Vincenzo Natali may be insane. In the best possible way. The director of Cube, which premiered at Sundance in 1997, returned to Park City with his new movie, Splice, which has been many, many years in the making. A movie that begins with a tone of ‘kind of nuts’ and quickly shifts gears into ‘utterly out of fucking control,’ Splice is not a perfect film but one that any CHUD reader simply has to respect. 

Adrien Brody and Sarah Polley are married genetic engineers who happen to be utter rock stars in their field. They’re on the cover of Wired, they dress like punks, they blast metal in their lab and they get to do whatever they want as long as the pharmaceutical company who funds them keeps seeing results. The latest result: Fred and Ginger, the world’s first bioengineered new life forms. They look more of less like penis slugs, and they’re a cornucopia of chemicals that can change the world.
When the pharmaceutical company wants to change directions the two scientists (Clive and Elsa, delightful references to the Universal Frankenstein movies) decide to forge ahead in secret. They’ve already perfected splicing together animal genes, and now they want to move to the next step: humans. The result, a creature they call Dren, rapidly goes through multiple stages of a lifecycle and continues to evolve from a weird slug to a little beastie that reminded me of the Isz from The Maxx to a more humanoid shape that quickly grows into a strangely beautiful woman. Woman-thing, really.
The character of Dren is a triumph. Using subtle CGI manipulation to play with the geography of French actress Delphine Chaneac’s face (as well as to modify other parts of her body, like her legs and hands), Natali’s FX crews do what mocap creatures never will: allow the reality of the actor to co-exist with the weirdness of the creature. This, more than full pixelization, feels like the next step up from physical prosthetics. Chaneac’s face is right there, and not recreated in pixels but actually there. It gives Dren a life that no CGI creation has ever had.
The trickiest thing in Splice isn’t the creature design and FX but rather the tone. Someone described it to me as in the vein of Re-Animator, and I would agree to an extent. Splice is less obviously jokey than Re-Animator, but it does go large, and it goes large with gusto. I don’t know that any of the choices the characters make actually make real world sense, but they all lead to wonderful things, and to an ending that keeps going places I didn’t think it would. Natali and his team of co-writers certainly didn’t feel the need to every play it safe.
Brody and Polley get the tone, and they go for it. Brody especially embraces it, which is the only way for him to get through some of the third act business when the movie gets extremely weird.
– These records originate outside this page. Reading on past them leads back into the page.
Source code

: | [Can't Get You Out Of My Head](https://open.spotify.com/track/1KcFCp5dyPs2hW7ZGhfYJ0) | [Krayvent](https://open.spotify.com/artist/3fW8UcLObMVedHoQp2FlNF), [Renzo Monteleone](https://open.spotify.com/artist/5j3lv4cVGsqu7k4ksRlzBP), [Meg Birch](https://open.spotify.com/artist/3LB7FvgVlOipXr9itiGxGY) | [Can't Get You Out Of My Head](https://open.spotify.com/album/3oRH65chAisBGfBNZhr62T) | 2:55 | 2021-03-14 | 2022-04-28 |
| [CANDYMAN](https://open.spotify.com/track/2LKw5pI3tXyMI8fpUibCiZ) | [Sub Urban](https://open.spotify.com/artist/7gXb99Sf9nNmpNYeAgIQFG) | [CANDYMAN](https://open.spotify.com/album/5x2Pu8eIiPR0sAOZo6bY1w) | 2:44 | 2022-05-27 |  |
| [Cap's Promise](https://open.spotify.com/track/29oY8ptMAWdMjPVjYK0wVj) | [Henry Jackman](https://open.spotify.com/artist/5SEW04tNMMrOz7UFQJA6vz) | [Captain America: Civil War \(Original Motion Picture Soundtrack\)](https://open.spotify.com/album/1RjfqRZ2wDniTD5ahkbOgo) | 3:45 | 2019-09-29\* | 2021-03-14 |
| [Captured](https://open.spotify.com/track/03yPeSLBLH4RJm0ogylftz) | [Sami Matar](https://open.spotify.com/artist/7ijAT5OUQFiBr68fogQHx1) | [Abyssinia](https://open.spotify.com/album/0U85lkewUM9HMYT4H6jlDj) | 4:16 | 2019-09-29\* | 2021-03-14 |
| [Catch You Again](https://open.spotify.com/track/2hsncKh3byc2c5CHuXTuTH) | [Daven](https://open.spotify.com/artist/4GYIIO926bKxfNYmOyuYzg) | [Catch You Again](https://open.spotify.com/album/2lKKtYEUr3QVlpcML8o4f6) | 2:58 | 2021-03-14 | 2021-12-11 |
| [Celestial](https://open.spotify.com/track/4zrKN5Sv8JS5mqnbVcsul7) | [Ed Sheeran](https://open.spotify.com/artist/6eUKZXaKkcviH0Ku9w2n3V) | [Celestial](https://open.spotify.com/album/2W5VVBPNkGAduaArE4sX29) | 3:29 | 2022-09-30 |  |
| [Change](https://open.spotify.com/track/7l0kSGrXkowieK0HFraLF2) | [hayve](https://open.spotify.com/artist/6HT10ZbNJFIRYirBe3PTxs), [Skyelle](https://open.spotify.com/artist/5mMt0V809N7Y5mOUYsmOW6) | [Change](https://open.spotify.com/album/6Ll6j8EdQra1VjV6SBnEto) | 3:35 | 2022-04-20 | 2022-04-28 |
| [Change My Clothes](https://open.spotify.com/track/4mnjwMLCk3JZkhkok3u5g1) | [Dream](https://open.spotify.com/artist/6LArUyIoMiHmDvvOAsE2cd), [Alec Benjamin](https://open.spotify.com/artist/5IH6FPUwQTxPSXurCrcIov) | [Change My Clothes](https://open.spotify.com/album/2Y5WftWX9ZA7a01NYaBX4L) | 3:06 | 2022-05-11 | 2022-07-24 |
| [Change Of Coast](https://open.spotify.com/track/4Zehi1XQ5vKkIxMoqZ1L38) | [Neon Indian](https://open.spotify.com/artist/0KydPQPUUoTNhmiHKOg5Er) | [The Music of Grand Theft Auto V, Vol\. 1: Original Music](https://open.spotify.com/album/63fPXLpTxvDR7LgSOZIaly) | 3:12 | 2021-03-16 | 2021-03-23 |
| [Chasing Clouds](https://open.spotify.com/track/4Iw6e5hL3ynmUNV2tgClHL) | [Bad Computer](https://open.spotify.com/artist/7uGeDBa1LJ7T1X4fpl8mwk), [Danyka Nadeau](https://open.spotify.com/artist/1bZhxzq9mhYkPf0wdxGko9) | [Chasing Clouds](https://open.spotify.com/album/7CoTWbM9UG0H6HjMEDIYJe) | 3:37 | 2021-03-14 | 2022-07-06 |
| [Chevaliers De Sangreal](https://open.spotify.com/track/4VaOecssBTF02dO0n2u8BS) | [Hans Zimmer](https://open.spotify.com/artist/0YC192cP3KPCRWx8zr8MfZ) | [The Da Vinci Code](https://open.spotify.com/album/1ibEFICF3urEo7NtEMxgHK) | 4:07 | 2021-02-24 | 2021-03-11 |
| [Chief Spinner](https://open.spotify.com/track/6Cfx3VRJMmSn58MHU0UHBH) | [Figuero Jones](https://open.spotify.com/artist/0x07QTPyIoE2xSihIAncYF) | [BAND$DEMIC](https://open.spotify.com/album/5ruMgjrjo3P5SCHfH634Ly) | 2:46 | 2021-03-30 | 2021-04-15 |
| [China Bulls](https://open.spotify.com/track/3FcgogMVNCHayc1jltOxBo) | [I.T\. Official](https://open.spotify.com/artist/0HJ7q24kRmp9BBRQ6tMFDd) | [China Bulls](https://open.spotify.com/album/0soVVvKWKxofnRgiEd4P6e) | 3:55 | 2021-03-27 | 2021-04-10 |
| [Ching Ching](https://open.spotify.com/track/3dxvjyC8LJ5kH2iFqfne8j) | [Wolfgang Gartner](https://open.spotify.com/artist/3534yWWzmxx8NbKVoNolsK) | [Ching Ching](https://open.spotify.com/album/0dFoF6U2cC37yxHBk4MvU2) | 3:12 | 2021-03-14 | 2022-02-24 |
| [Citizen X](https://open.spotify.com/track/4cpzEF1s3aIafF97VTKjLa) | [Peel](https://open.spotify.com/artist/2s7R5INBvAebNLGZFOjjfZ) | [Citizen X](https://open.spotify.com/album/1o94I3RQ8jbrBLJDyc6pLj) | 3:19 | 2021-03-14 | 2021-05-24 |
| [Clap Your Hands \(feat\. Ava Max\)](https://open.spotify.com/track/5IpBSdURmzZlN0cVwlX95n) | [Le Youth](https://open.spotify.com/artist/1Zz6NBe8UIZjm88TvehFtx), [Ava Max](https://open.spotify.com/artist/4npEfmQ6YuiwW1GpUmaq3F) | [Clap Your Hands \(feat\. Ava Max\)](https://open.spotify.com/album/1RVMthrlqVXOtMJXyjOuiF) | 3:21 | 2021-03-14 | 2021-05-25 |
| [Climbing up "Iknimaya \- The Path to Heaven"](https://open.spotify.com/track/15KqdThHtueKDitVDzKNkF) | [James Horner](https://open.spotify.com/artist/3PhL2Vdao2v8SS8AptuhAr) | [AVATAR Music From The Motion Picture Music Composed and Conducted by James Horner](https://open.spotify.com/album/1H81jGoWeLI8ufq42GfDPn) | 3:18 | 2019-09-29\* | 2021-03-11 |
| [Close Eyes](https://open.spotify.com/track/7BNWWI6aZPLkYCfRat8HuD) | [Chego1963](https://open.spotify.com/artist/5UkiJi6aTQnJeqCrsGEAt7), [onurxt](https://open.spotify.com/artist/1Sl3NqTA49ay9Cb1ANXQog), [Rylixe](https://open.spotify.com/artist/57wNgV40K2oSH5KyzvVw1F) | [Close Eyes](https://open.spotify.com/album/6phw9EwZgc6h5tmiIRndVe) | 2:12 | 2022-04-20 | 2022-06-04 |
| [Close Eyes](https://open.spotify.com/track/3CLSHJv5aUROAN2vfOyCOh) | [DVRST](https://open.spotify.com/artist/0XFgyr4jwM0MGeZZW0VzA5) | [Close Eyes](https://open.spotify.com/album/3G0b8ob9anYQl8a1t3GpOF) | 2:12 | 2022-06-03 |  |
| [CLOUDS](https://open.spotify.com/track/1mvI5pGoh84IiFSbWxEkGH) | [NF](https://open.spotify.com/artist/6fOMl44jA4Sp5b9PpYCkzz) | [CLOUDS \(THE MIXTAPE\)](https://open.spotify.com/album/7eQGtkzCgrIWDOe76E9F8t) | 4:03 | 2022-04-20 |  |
Natali isn’t just exploring gene splicing through the lens of scifi-horror, he’s examining it through the lens of procreation. Natali is interested in how we deal with our offspring, whether naturally born or lab-grown, and how our own upbringing impacts that. A genetically engineered life form won’t be the next leap, he’s saying, it’ll be just the next turn in a cycle of abuse that has gone on for generations.
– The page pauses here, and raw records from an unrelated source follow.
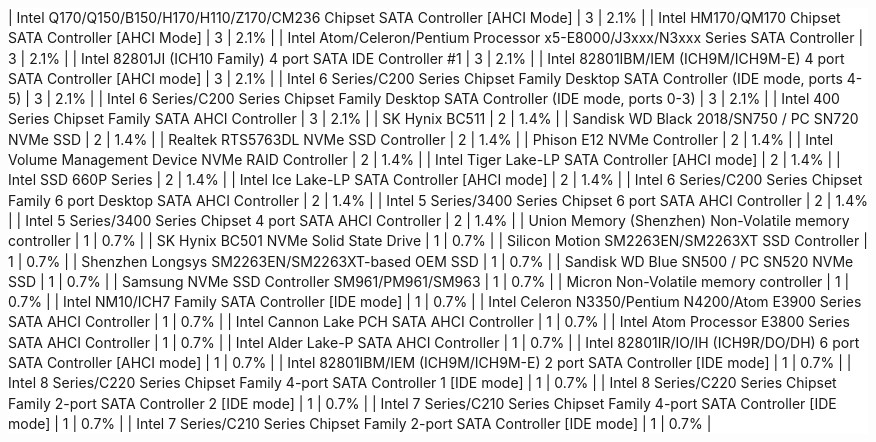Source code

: | Intel Q170/Q150/B150/H170/H110/Z170/CM236 Chipset SATA Controller [AHCI Mode]           | 3         | 2.1%    |
| Intel HM170/QM170 Chipset SATA Controller [AHCI Mode]                                   | 3         | 2.1%    |
| Intel Atom/Celeron/Pentium Processor x5-E8000/J3xxx/N3xxx Series SATA Controller        | 3         | 2.1%    |
| Intel 82801JI (ICH10 Family) 4 port SATA IDE Controller #1                              | 3         | 2.1%    |
| Intel 82801IBM/IEM (ICH9M/ICH9M-E) 4 port SATA Controller [AHCI mode]                   | 3         | 2.1%    |
| Intel 6 Series/C200 Series Chipset Family Desktop SATA Controller (IDE mode, ports 4-5) | 3         | 2.1%    |
| Intel 6 Series/C200 Series Chipset Family Desktop SATA Controller (IDE mode, ports 0-3) | 3         | 2.1%    |
| Intel 400 Series Chipset Family SATA AHCI Controller                                    | 3         | 2.1%    |
| SK Hynix BC511                                                                          | 2         | 1.4%    |
| Sandisk WD Black 2018/SN750 / PC SN720 NVMe SSD                                         | 2         | 1.4%    |
| Realtek RTS5763DL NVMe SSD Controller                                                   | 2         | 1.4%    |
| Phison E12 NVMe Controller                                                              | 2         | 1.4%    |
| Intel Volume Management Device NVMe RAID Controller                                     | 2         | 1.4%    |
| Intel Tiger Lake-LP SATA Controller [AHCI mode]                                         | 2         | 1.4%    |
| Intel SSD 660P Series                                                                   | 2         | 1.4%    |
| Intel Ice Lake-LP SATA Controller [AHCI mode]                                           | 2         | 1.4%    |
| Intel 6 Series/C200 Series Chipset Family 6 port Desktop SATA AHCI Controller           | 2         | 1.4%    |
| Intel 5 Series/3400 Series Chipset 6 port SATA AHCI Controller                          | 2         | 1.4%    |
| Intel 5 Series/3400 Series Chipset 4 port SATA AHCI Controller                          | 2         | 1.4%    |
| Union Memory (Shenzhen) Non-Volatile memory controller                                  | 1         | 0.7%    |
| SK Hynix BC501 NVMe Solid State Drive                                                   | 1         | 0.7%    |
| Silicon Motion SM2263EN/SM2263XT SSD Controller                                         | 1         | 0.7%    |
| Shenzhen Longsys SM2263EN/SM2263XT-based OEM SSD                                        | 1         | 0.7%    |
| Sandisk WD Blue SN500 / PC SN520 NVMe SSD                                               | 1         | 0.7%    |
| Samsung NVMe SSD Controller SM961/PM961/SM963                                           | 1         | 0.7%    |
| Micron Non-Volatile memory controller                                                   | 1         | 0.7%    |
| Intel NM10/ICH7 Family SATA Controller [IDE mode]                                       | 1         | 0.7%    |
| Intel Celeron N3350/Pentium N4200/Atom E3900 Series SATA AHCI Controller                | 1         | 0.7%    |
| Intel Cannon Lake PCH SATA AHCI Controller                                              | 1         | 0.7%    |
| Intel Atom Processor E3800 Series SATA AHCI Controller                                  | 1         | 0.7%    |
| Intel Alder Lake-P SATA AHCI Controller                                                 | 1         | 0.7%    |
| Intel 82801IR/IO/IH (ICH9R/DO/DH) 6 port SATA Controller [AHCI mode]                    | 1         | 0.7%    |
| Intel 82801IBM/IEM (ICH9M/ICH9M-E) 2 port SATA Controller [IDE mode]                    | 1         | 0.7%    |
| Intel 8 Series/C220 Series Chipset Family 4-port SATA Controller 1 [IDE mode]           | 1         | 0.7%    |
| Intel 8 Series/C220 Series Chipset Family 2-port SATA Controller 2 [IDE mode]           | 1         | 0.7%    |
| Intel 7 Series/C210 Series Chipset Family 4-port SATA Controller [IDE mode]             | 1         | 0.7%    |
| Intel 7 Series/C210 Series Chipset Family 2-port SATA Controller [IDE mode]             | 1         | 0.7%    |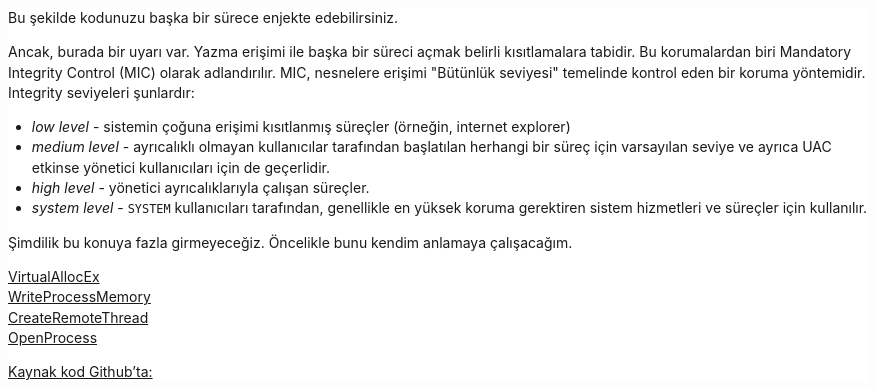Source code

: Bu şekilde kodunuzu başka bir sürece enjekte edebilirsiniz.      

Ancak, burada bir uyarı var. Yazma erişimi ile başka bir süreci açmak belirli kısıtlamalara tabidir. Bu korumalardan biri Mandatory Integrity Control (MIC) olarak adlandırılır. MIC, nesnelere erişimi "Bütünlük seviyesi" temelinde kontrol eden bir koruma yöntemidir. Integrity seviyeleri şunlardır:     
- *low level* - sistemin çoğuna erişimi kısıtlanmış süreçler (örneğin, internet explorer)    
- *medium level* - ayrıcalıklı olmayan kullanıcılar tarafından başlatılan herhangi bir süreç için varsayılan seviye ve ayrıca UAC etkinse yönetici kullanıcıları için de geçerlidir.     
- *high level* - yönetici ayrıcalıklarıyla çalışan süreçler.     
- *system level* - `SYSTEM` kullanıcıları tarafından, genellikle en yüksek koruma gerektiren sistem hizmetleri ve süreçler için kullanılır.     

Şimdilik bu konuya fazla girmeyeceğiz. Öncelikle bunu kendim anlamaya çalışacağım.     

[VirtualAllocEx](https://docs.microsoft.com/en-us/windows/win32/api/memoryapi/nf-memoryapi-virtualallocex)   
[WriteProcessMemory](https://docs.microsoft.com/en-us/windows/win32/api/memoryapi/nf-memoryapi-writeprocessmemory)   
[CreateRemoteThread](https://docs.microsoft.com/en-us/windows/win32/api/processthreadsapi/nf-processthreadsapi-createremotethread)   
[OpenProcess](https://docs.microsoft.com/en-us/windows/win32/api/processthreadsapi/nf-processthreadsapi-openprocess)    

[Kaynak kod Github’ta:](https://github.com/cocomelonc/2021-09-19-injection-1)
There are a lot of problems with Splice; for a movie that had been in development for so long the script felt slightly half-baked, and the odd tone of the film means you either go with it right from the start when Adrien Brody looks like he just stepped off stage at a Hong Kong Cavaliers show or you’ll be totally lost. If you can get in, the film is exceptionally rewarding with strangeness and cool creatures and a lingering aura of simple madness. Splice is exactly the kind of movie I keep waiting to see: strange, over the top, cool, thoughtful, monster-filled and just plain crazy.